By SETH J. FRANTZMAN
A recent article at al-Jazeera included discussions with young Palestinians. One woman tells Al-Jazeera that she is one of the “Palestinians in the 1948 territories,” meaning pre-Israel Palestine. She says “we want a state for all its citizens. A state that can guarantee the return of the refugees.” Another man says “Palestine is from the [Jordan] river to the [Mediterranean] sea. Historical Palestine is the one that we believe in.” A third says “Today if you want to say Palestine, one person tells you Palestine is from the [Jordan] river to the [Mediterranean] sea, another person says Palestine is on the 1967 borders [East Jerusalem, West Bank and Gaza]. ” And another man claims “we’re shifting towards a one-state reality,” while the last interviewee says “we can create one democratic state.”
Another recent article at The Guardian discussed Haifa and “segregation” in the city. In the interesting article there is a lot of discussion about coexistence and also living apart.At one point it notes that: “‘independent Palestinian institutions do not believe in coexistence,’ explains Al-Khashabi’s director, Bashar Murkus. ‘We believe in dialogue from a position of strength and independence.'”
Lastly, in a recent interview Mustafa Barghouti said “what they are offering us is a system of apartheid, one state with an occupation that is the longest in modern history.” He argued that if there was a solution for two states then there is a possibility for peace, “but when Israel continues settlements and tries to impose on us unilateral actions like moving the embassy, this will not lead to peace, what we see is that the land we live on is disappearing everyday…” Therefore “there is consensus if Israel kills two state solution then the only solution is one state with equal rights and that means that state will not be Jewish only.” The choice for Israel is clear, either accept two states or one state with equal rights, he said. He also said Palestinians would never accept the current situation.
This is important to listen to because Israel appears to be at the peak of its strength. It has been reaching out to Gulf states and it has a friend in the White House. But the Palestinian issue remains. The Palestinians appear divided between those citizens of Israel, the residents of Jerusalem and those in the West Bank, Gaza and the diaspora. But they are unified on certain things, such as identity and opposition to Israel. We can hear that in these voices that span the West Bank, Gaza, Jerusalem and Israel. When the narrative is about “Arabs of 1948” or of “river to the sea,” it’s quite clear. Other terms are more nuanced, such as “state of all its citizens” or less nuanced, such as “one state.” But the general trend is a loss of hope and interest in the two state concept.

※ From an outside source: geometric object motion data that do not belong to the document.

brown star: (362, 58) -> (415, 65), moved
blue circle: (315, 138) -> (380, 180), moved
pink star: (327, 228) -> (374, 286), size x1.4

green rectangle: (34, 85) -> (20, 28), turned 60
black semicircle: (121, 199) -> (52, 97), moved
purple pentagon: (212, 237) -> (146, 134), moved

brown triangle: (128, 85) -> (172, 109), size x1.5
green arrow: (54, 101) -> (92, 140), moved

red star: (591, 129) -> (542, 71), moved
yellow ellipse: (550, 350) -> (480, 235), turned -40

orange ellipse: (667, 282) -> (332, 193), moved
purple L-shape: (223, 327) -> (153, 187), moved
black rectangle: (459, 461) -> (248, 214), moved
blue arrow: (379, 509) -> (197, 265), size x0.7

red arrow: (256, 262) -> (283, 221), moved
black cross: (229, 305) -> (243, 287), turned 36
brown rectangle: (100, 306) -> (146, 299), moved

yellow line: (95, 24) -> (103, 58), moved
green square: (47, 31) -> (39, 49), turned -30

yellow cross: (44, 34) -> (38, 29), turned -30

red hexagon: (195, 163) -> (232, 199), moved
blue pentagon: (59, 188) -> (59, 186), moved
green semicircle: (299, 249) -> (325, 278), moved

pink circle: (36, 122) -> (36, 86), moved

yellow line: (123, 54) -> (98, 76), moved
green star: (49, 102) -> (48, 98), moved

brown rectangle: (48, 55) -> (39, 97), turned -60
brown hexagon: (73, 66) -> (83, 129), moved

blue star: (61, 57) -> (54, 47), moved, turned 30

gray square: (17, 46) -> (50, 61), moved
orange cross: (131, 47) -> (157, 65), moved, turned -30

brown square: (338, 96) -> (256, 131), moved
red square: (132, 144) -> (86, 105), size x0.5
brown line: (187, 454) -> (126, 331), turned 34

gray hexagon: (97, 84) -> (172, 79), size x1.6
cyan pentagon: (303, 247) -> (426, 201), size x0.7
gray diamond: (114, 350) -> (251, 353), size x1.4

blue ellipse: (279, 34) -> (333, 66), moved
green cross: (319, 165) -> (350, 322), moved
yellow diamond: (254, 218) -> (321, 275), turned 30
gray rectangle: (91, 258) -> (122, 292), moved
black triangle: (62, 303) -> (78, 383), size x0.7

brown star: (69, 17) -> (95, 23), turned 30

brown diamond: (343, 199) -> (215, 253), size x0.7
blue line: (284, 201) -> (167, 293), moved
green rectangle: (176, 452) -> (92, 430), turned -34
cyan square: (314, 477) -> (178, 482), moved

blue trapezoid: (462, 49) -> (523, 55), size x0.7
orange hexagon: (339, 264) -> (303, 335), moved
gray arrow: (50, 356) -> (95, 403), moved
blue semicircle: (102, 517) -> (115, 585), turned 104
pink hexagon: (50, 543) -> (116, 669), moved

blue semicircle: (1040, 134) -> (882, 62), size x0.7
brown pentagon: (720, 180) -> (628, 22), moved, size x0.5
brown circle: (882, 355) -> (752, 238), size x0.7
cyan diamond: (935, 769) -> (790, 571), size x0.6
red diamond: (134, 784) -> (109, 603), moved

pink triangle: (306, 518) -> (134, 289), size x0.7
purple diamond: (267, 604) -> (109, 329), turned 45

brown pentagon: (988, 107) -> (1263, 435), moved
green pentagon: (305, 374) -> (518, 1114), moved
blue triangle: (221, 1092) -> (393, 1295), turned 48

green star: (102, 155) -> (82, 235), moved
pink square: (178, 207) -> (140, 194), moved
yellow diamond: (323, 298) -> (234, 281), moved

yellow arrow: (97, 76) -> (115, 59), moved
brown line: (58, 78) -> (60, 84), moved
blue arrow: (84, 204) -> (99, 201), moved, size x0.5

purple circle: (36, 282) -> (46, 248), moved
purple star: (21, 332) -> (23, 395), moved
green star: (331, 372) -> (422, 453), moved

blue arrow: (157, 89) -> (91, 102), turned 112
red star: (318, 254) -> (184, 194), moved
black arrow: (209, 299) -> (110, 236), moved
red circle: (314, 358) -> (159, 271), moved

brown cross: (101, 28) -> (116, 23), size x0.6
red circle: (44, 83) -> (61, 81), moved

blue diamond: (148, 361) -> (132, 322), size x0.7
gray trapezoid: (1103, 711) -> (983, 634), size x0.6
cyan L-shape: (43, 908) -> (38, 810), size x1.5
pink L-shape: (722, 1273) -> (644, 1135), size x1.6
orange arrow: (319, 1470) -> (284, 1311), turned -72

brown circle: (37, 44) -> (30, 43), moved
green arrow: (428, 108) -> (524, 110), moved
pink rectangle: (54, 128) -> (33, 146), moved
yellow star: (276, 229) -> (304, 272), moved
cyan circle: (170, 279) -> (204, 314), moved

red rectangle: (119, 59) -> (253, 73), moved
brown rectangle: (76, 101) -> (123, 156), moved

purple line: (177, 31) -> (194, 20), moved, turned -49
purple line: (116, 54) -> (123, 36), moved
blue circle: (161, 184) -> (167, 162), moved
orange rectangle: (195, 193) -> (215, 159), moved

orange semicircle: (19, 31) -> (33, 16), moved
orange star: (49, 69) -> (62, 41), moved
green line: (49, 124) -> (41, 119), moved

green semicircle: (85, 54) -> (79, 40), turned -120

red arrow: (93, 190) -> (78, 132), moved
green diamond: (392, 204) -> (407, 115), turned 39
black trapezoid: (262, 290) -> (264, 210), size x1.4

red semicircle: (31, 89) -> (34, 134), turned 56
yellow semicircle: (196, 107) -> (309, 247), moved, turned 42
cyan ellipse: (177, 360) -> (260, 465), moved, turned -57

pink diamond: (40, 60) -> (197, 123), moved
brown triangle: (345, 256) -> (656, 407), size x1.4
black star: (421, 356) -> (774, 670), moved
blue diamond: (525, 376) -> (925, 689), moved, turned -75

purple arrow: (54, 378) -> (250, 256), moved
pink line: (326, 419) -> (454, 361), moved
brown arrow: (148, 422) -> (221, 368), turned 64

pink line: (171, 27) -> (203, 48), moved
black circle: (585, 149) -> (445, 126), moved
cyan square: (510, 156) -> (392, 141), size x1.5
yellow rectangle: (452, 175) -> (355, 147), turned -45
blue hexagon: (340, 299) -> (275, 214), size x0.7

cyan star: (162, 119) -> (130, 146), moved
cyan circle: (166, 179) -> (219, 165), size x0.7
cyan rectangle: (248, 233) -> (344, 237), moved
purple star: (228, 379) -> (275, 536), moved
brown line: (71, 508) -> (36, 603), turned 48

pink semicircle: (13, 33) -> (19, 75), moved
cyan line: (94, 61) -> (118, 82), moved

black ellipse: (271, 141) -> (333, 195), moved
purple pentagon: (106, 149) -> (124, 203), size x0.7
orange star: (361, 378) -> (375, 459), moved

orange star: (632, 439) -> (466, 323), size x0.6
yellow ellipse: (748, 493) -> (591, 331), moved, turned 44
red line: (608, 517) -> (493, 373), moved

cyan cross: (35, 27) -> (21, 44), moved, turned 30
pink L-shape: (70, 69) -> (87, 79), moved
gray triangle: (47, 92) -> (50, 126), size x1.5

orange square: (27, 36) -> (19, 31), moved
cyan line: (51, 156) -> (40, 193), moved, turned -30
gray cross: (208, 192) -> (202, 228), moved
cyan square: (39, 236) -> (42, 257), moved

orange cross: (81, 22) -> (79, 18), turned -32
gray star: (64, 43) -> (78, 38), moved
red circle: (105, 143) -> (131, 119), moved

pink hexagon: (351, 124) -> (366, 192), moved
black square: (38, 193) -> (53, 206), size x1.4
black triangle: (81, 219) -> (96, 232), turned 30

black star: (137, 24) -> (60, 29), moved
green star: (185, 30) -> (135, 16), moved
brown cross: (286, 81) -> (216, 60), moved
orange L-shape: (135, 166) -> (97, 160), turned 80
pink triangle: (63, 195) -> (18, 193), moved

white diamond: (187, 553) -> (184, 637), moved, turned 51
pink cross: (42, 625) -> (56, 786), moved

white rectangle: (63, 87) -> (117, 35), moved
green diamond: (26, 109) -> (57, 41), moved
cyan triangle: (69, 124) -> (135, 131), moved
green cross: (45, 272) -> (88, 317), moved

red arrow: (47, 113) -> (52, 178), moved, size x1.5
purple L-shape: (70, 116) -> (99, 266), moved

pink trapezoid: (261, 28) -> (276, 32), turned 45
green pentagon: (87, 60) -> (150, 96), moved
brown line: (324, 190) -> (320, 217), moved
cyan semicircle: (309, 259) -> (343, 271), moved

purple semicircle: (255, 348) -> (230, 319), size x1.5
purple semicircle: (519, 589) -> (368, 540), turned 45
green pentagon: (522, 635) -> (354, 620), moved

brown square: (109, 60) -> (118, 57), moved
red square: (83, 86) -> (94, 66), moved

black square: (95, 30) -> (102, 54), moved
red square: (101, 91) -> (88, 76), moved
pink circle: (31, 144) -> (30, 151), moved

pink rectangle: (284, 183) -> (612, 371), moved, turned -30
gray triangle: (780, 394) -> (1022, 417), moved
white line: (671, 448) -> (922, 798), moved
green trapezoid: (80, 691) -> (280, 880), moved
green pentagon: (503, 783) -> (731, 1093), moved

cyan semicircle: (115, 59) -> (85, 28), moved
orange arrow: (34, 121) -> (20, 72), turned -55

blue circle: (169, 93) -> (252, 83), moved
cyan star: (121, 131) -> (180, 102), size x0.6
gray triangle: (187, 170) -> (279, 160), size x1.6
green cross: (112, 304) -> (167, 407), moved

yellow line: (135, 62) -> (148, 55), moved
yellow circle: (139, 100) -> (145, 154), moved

For years the Israeli right wing sought to deter the two state concept, arguing it endangered Israel. Not it seems many Palestinians have come around and agree, but for different reasons. Both sides seem to think time is on their side. But time cannot be on everyone’s side. Both sides think they are winning. Palestinians appeared weaker and more divided than ever. Hamas has been weakened in Gaza. The Palestinian Authority is hanging on with elderly leadership and its western-trained security forces. Jerusalem Palestinians have few civil society organizations and rarely protest. In Israel the Arab minority is in some ways more integrated than ever. But that doesn’t change certain underlying issues of identity.
It is important to look more deeply at what is happening and whether it will change the paradigm in the future.